The Kālachakra deity represents a Buddha and thus omniscience. Since Kālachakra is time and everything is under the influence of time, Kālachakra knows all. Whereas Kālachakri or Kālichakra, his spiritual consort and complement, is aware of everything that is timeless, untimebound or out of the realm of time. In yab-yum, they are temporality and atemporality conjoined. Similarly, the wheel is without beginning or end.
The Kālachakra deity resides in the center of the mandala in his palace consisting of four mandalas, one within the other: the mandalas of body, speech, and mind, and in the very center, wisdom and great bliss. The Kālachakra sand mandala is dedicated to both individual and world peace and physical balance. The Dalai Lama explains: “It is a way of planting a seed, and the seed will have karmic effect. One doesn’t need to be present at the Kālachakra ceremony in order to receive its benefits.”
Padmasambhava (Tibetan: པདྨ་འབྱུང་གནས།, Wylie: pad+ma 'byung gnas (EWTS), ZYPY: Bämajungnä; Mongolian ловон Бадмажунай, lovon Badmajunai, Chinese: 莲花生大士, pinyin: Liánhuāshēng) (lit. "Lotus-Born"), also known as the Second Buddha, was a sage guru from Oddiyana, northwestern Classical India (in the modern-day Swat Valley of Khyber Pakhtunkhwa, Pakistan).
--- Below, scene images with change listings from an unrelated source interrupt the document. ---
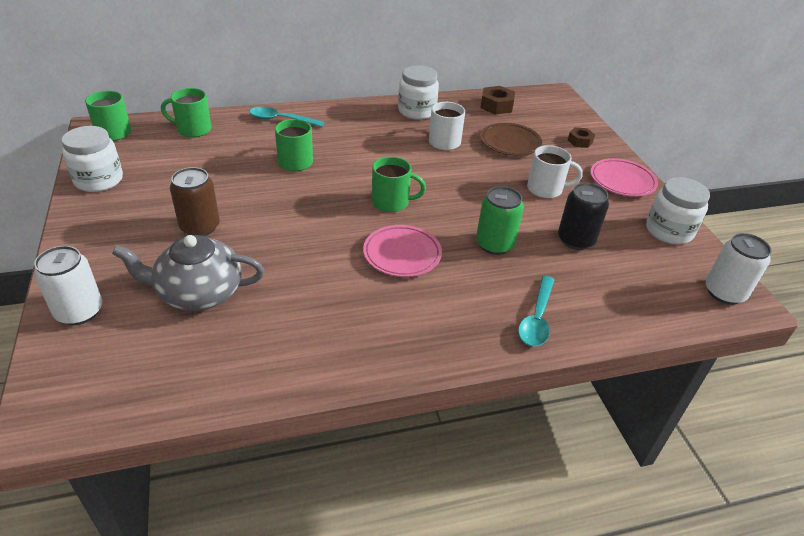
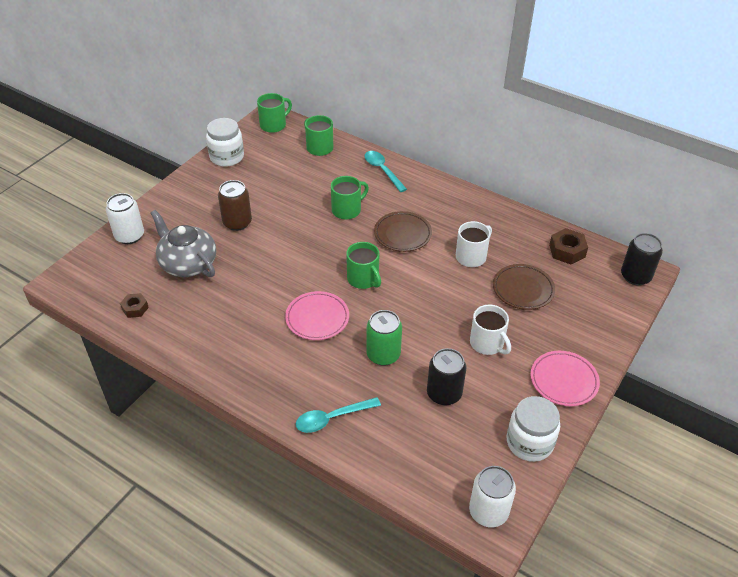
camera: 50 degrees right, 5 degrees up
(370, 154) = (402, 234): none -> brown plate
(417, 111) = (491, 218): white jar -> none
(556, 99) = (635, 276): none -> black can
(580, 141) = (588, 326): brown nut -> brown nut (135, 308)

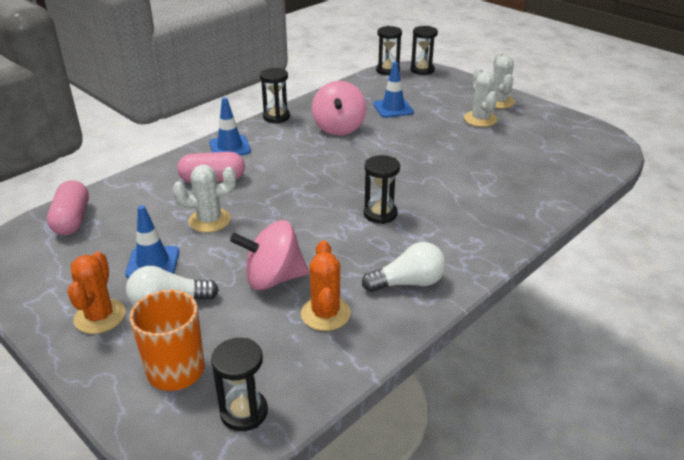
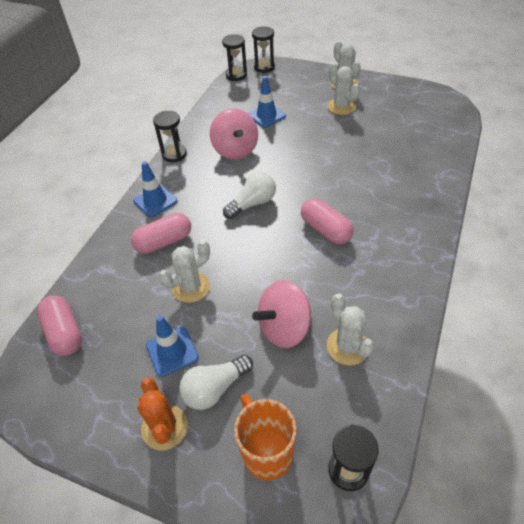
camera: 20 degrees left, 15 degrees up
(325, 314) = (347, 346): orange cactus -> white cactus
(380, 214) = (325, 230): black hourglass -> pink capsule
(408, 283) = (389, 291): white light bulb -> white light bulb (253, 203)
Padmasambhava is said to have transmitted Vajrayana Buddhism to Tibet, Bhutan and neighboring countries in the 8th century AD. In those lands, he is better known as Guru Rinpoche (lit. "Precious Guru") or Lopon Rinpoche, or as Padum in Tibet, where followers of the Nyingma school regard him as the second Buddha.
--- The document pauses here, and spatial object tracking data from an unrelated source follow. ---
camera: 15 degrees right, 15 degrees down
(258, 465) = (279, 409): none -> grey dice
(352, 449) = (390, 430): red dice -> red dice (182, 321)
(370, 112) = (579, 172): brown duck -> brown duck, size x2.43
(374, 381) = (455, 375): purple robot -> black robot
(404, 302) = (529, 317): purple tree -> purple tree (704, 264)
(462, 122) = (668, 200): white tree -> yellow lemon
He is, moreover, considered to have been an emanation of Buddha Amitabha, Shakyamuni Buddha, and Guanyin Bodhisattva.
Mahākāla is a Dharmapala ("protector of dharma") in Vajrayana Buddhism, and a deity in Chinese and Japanese Buddhism, particularly in the Vajrayana school. He is known as Daheitian (大黑天) in Chinese and Daikokuten (大黒天) in Japanese. Mahākāla belongs to the fourth hierarchy of deities.
Mahākāla is a Sanskrit bahuvrihi of mahā (महत्; "great") and kāla (काल; "time/death"), which means Shiva is beyond the timeline ( past-bhoot kāla, present-vartmāna kāla and future- bhavishya kāla) or death. The literal Tibetan translation is "Nagpo Chenpo" (Tibetan: ནག་པོ་ཆེན་པོ།) though, when referring to this deity, Tibetans usually use the word "Goinbo" (མགོན་པོ།—the translation of the Sanskrit word Nāth meaning "lord" or "protector") instead.
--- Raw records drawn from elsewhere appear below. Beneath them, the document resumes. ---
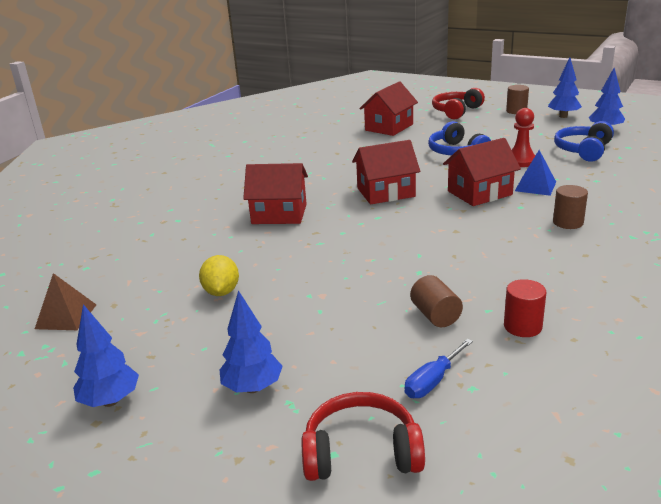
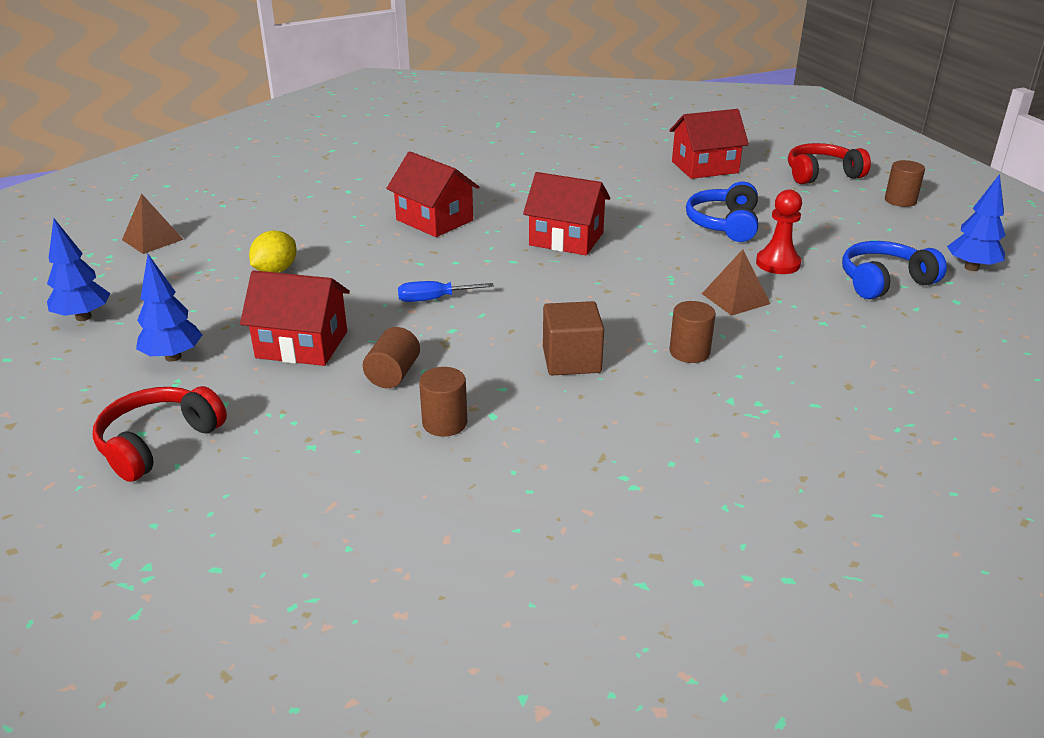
camera: 35 degrees right, 5 degrees up
(361, 452) = (158, 443): red headphones -> red headphones turned 90 degrees counterclockwise
(432, 381) = (293, 424): blue screwdriver -> blue screwdriver (433, 299)
(479, 193) = (659, 279): red house -> red house (302, 344)
(519, 255) = (571, 360): none -> brown cube
(522, 326) = (444, 423): red cylinder -> brown cylinder
(535, 186) = (735, 298): blue pyramid -> brown pyramid
(563, 116) = (950, 229): blue tree -> none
Mahākāla is relied upon in all schools of Tibetan Buddhism. However, he is depicted in a number of variations, each with distinctly different qualities and aspects. He is also regarded as the emanation of different beings in different cases, namely Avalokiteshvara (Tib: spyan ras gzigs) or Chakrasamvara (Tib: Korlo Demchog, Wylie: ’khor lo bde mchog).
Mahākāla is typically black in color. Just as all colors are absorbed and dissolved into black, all names and forms are said to melt into those of Mahakala, symbolizing his all-embracing, comprehensive nature. Black can also represent the total absence of color, and again in this case it signifies the nature of Mahakala as ultimate or absolute reality. This principle is known in Sanskrit as "nirguna", beyond all quality and form, and it is typified by both interpretations.
Mahākāla is almost always depicted with a crown of five skulls, which represent the transmutation of the five kleshas (negative afflictions) into the five wisdoms.
The most notable variation in Mahākāla's manifestations and depictions is in the number of arms, but other details can vary as well. For instance, in some cases there are Mahakalas in white, with multiple heads, without genitals, standing on varying numbers of various things, holding various implements, with alternative adornments, and so on.